▶ **Task to complete**: The answer is the full listing below, copied exactly, with its pictures omitted.

▶ **Supplied material**:
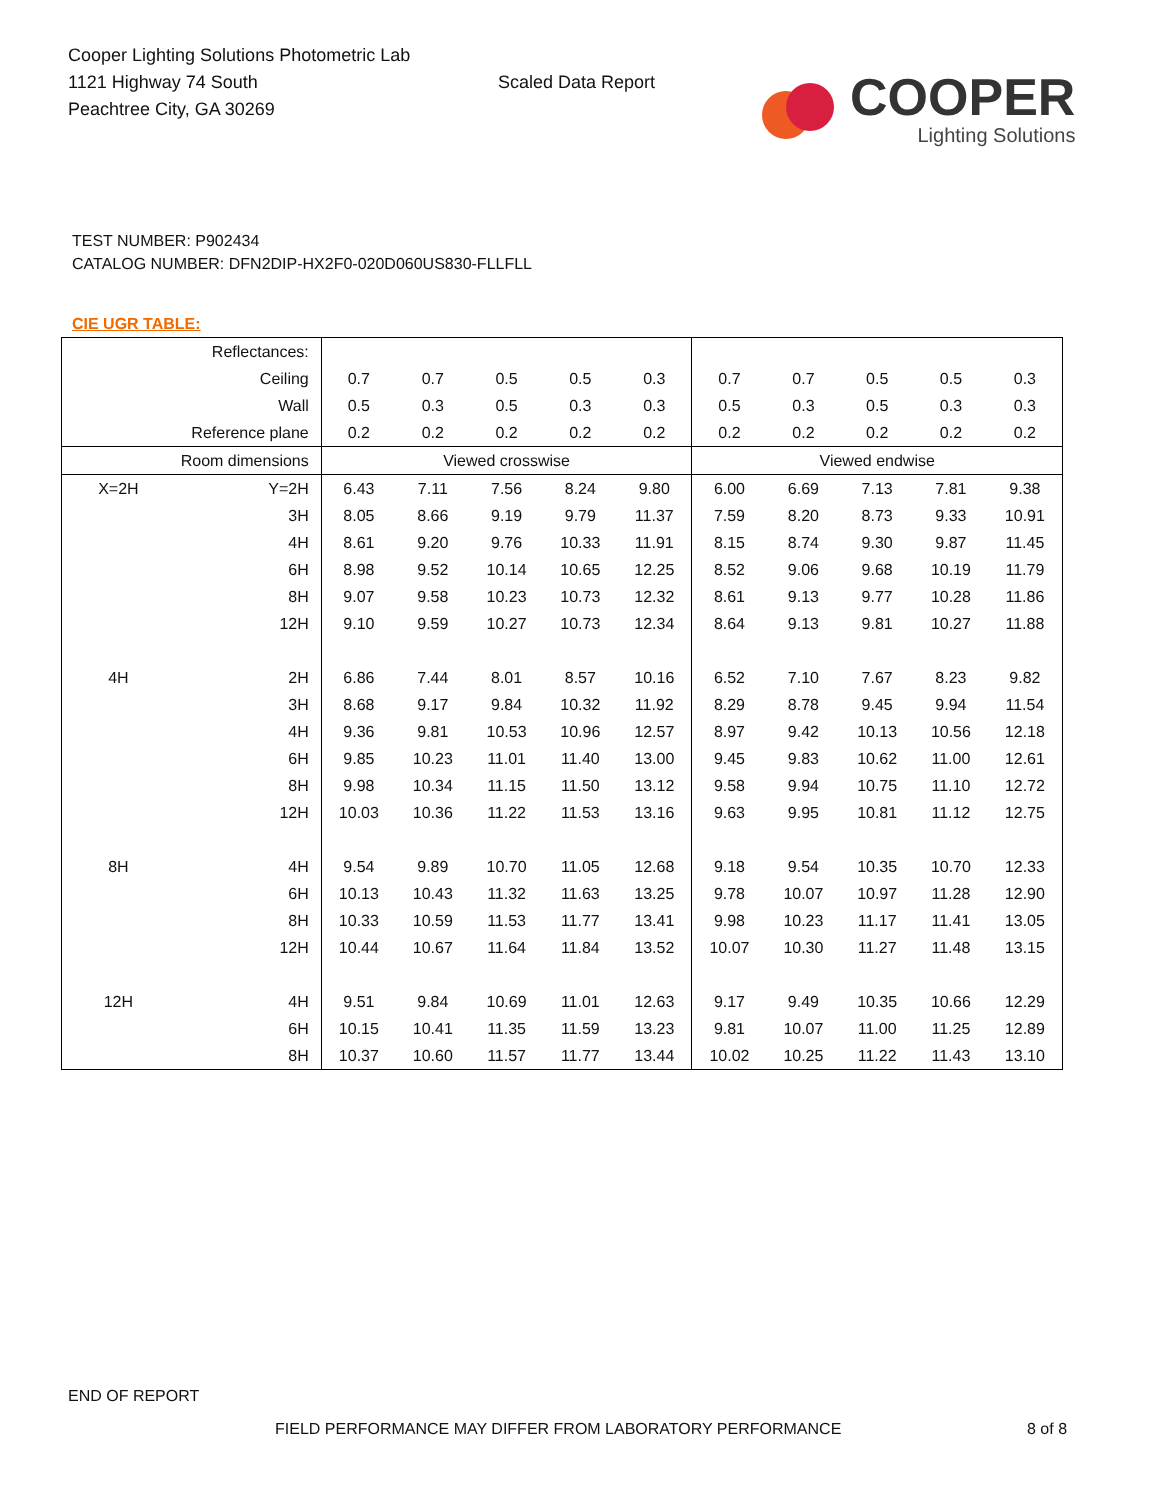Cooper Lighting Solutions Photometric Lab
1121 Highway 74 South
Peachtree City, GA 30269
Scaled Data Report
COOPER
Lighting Solutions
TEST NUMBER: P902434
CATALOG NUMBER: DFN2DIP-HX2F0-020D060US830-FLLFLL
CIE UGR TABLE:
| Reflectances: | | | | | | | | | | | |
| Ceiling | | 0.7 | 0.7 | 0.5 | 0.5 | 0.3 | 0.7 | 0.7 | 0.5 | 0.5 | 0.3 |
| Wall | | 0.5 | 0.3 | 0.5 | 0.3 | 0.3 | 0.5 | 0.3 | 0.5 | 0.3 | 0.3 |
| Reference plane | | 0.2 | 0.2 | 0.2 | 0.2 | 0.2 | 0.2 | 0.2 | 0.2 | 0.2 | 0.2 |
| Room dimensions | | Viewed crosswise | | | | | Viewed endwise | | | | |
| X=2H | Y=2H | 6.43 | 7.11 | 7.56 | 8.24 | 9.80 | 6.00 | 6.69 | 7.13 | 7.81 | 9.38 |
| | 3H | 8.05 | 8.66 | 9.19 | 9.79 | 11.37 | 7.59 | 8.20 | 8.73 | 9.33 | 10.91 |
| | 4H | 8.61 | 9.20 | 9.76 | 10.33 | 11.91 | 8.15 | 8.74 | 9.30 | 9.87 | 11.45 |
| | 6H | 8.98 | 9.52 | 10.14 | 10.65 | 12.25 | 8.52 | 9.06 | 9.68 | 10.19 | 11.79 |
| | 8H | 9.07 | 9.58 | 10.23 | 10.73 | 12.32 | 8.61 | 9.13 | 9.77 | 10.28 | 11.86 |
| | 12H | 9.10 | 9.59 | 10.27 | 10.73 | 12.34 | 8.64 | 9.13 | 9.81 | 10.27 | 11.88 |
| 4H | 2H | 6.86 | 7.44 | 8.01 | 8.57 | 10.16 | 6.52 | 7.10 | 7.67 | 8.23 | 9.82 |
| | 3H | 8.68 | 9.17 | 9.84 | 10.32 | 11.92 | 8.29 | 8.78 | 9.45 | 9.94 | 11.54 |
| | 4H | 9.36 | 9.81 | 10.53 | 10.96 | 12.57 | 8.97 | 9.42 | 10.13 | 10.56 | 12.18 |
| | 6H | 9.85 | 10.23 | 11.01 | 11.40 | 13.00 | 9.45 | 9.83 | 10.62 | 11.00 | 12.61 |
| | 8H | 9.98 | 10.34 | 11.15 | 11.50 | 13.12 | 9.58 | 9.94 | 10.75 | 11.10 | 12.72 |
| | 12H | 10.03 | 10.36 | 11.22 | 11.53 | 13.16 | 9.63 | 9.95 | 10.81 | 11.12 | 12.75 |
| 8H | 4H | 9.54 | 9.89 | 10.70 | 11.05 | 12.68 | 9.18 | 9.54 | 10.35 | 10.70 | 12.33 |
| | 6H | 10.13 | 10.43 | 11.32 | 11.63 | 13.25 | 9.78 | 10.07 | 10.97 | 11.28 | 12.90 |
| | 8H | 10.33 | 10.59 | 11.53 | 11.77 | 13.41 | 9.98 | 10.23 | 11.17 | 11.41 | 13.05 |
| | 12H | 10.44 | 10.67 | 11.64 | 11.84 | 13.52 | 10.07 | 10.30 | 11.27 | 11.48 | 13.15 |
| 12H | 4H | 9.51 | 9.84 | 10.69 | 11.01 | 12.63 | 9.17 | 9.49 | 10.35 | 10.66 | 12.29 |
| | 6H | 10.15 | 10.41 | 11.35 | 11.59 | 13.23 | 9.81 | 10.07 | 11.00 | 11.25 | 12.89 |
| | 8H | 10.37 | 10.60 | 11.57 | 11.77 | 13.44 | 10.02 | 10.25 | 11.22 | 11.43 | 13.10 |
END OF REPORT
FIELD PERFORMANCE MAY DIFFER FROM LABORATORY PERFORMANCE
8 of 8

▶ **Answer space**:
Cooper Lighting Solutions Photometric Lab
1121 Highway 74 South
Peachtree City, GA 30269
Scaled Data Report
COOPER
Lighting Solutions
TEST NUMBER: P902434
CATALOG NUMBER: DFN2DIP-HX2F0-020D060US830-FLLFLL
CIE UGR TABLE:
| Reflectances: | | | | | | | | | | | |
| Ceiling | | 0.7 | 0.7 | 0.5 | 0.5 | 0.3 | 0.7 | 0.7 | 0.5 | 0.5 | 0.3 |
| Wall | | 0.5 | 0.3 | 0.5 | 0.3 | 0.3 | 0.5 | 0.3 | 0.5 | 0.3 | 0.3 |
| Reference plane | | 0.2 | 0.2 | 0.2 | 0.2 | 0.2 | 0.2 | 0.2 | 0.2 | 0.2 | 0.2 |
| Room dimensions | | Viewed crosswise | | | | | Viewed endwise | | | | |
| X=2H | Y=2H | 6.43 | 7.11 | 7.56 | 8.24 | 9.80 | 6.00 | 6.69 | 7.13 | 7.81 | 9.38 |
| | 3H | 8.05 | 8.66 | 9.19 | 9.79 | 11.37 | 7.59 | 8.20 | 8.73 | 9.33 | 10.91 |
| | 4H | 8.61 | 9.20 | 9.76 | 10.33 | 11.91 | 8.15 | 8.74 | 9.30 | 9.87 | 11.45 |
| | 6H | 8.98 | 9.52 | 10.14 | 10.65 | 12.25 | 8.52 | 9.06 | 9.68 | 10.19 | 11.79 |
| | 8H | 9.07 | 9.58 | 10.23 | 10.73 | 12.32 | 8.61 | 9.13 | 9.77 | 10.28 | 11.86 |
| | 12H | 9.10 | 9.59 | 10.27 | 10.73 | 12.34 | 8.64 | 9.13 | 9.81 | 10.27 | 11.88 |
| 4H | 2H | 6.86 | 7.44 | 8.01 | 8.57 | 10.16 | 6.52 | 7.10 | 7.67 | 8.23 | 9.82 |
| | 3H | 8.68 | 9.17 | 9.84 | 10.32 | 11.92 | 8.29 | 8.78 | 9.45 | 9.94 | 11.54 |
| | 4H | 9.36 | 9.81 | 10.53 | 10.96 | 12.57 | 8.97 | 9.42 | 10.13 | 10.56 | 12.18 |
| | 6H | 9.85 | 10.23 | 11.01 | 11.40 | 13.00 | 9.45 | 9.83 | 10.62 | 11.00 | 12.61 |
| | 8H | 9.98 | 10.34 | 11.15 | 11.50 | 13.12 | 9.58 | 9.94 | 10.75 | 11.10 | 12.72 |
| | 12H | 10.03 | 10.36 | 11.22 | 11.53 | 13.16 | 9.63 | 9.95 | 10.81 | 11.12 | 12.75 |
| 8H | 4H | 9.54 | 9.89 | 10.70 | 11.05 | 12.68 | 9.18 | 9.54 | 10.35 | 10.70 | 12.33 |
| | 6H | 10.13 | 10.43 | 11.32 | 11.63 | 13.25 | 9.78 | 10.07 | 10.97 | 11.28 | 12.90 |
| | 8H | 10.33 | 10.59 | 11.53 | 11.77 | 13.41 | 9.98 | 10.23 | 11.17 | 11.41 | 13.05 |
| | 12H | 10.44 | 10.67 | 11.64 | 11.84 | 13.52 | 10.07 | 10.30 | 11.27 | 11.48 | 13.15 |
| 12H | 4H | 9.51 | 9.84 | 10.69 | 11.01 | 12.63 | 9.17 | 9.49 | 10.35 | 10.66 | 12.29 |
| | 6H | 10.15 | 10.41 | 11.35 | 11.59 | 13.23 | 9.81 | 10.07 | 11.00 | 11.25 | 12.89 |
| | 8H | 10.37 | 10.60 | 11.57 | 11.77 | 13.44 | 10.02 | 10.25 | 11.22 | 11.43 | 13.10 |
END OF REPORT
FIELD PERFORMANCE MAY DIFFER FROM LABORATORY PERFORMANCE
8 of 8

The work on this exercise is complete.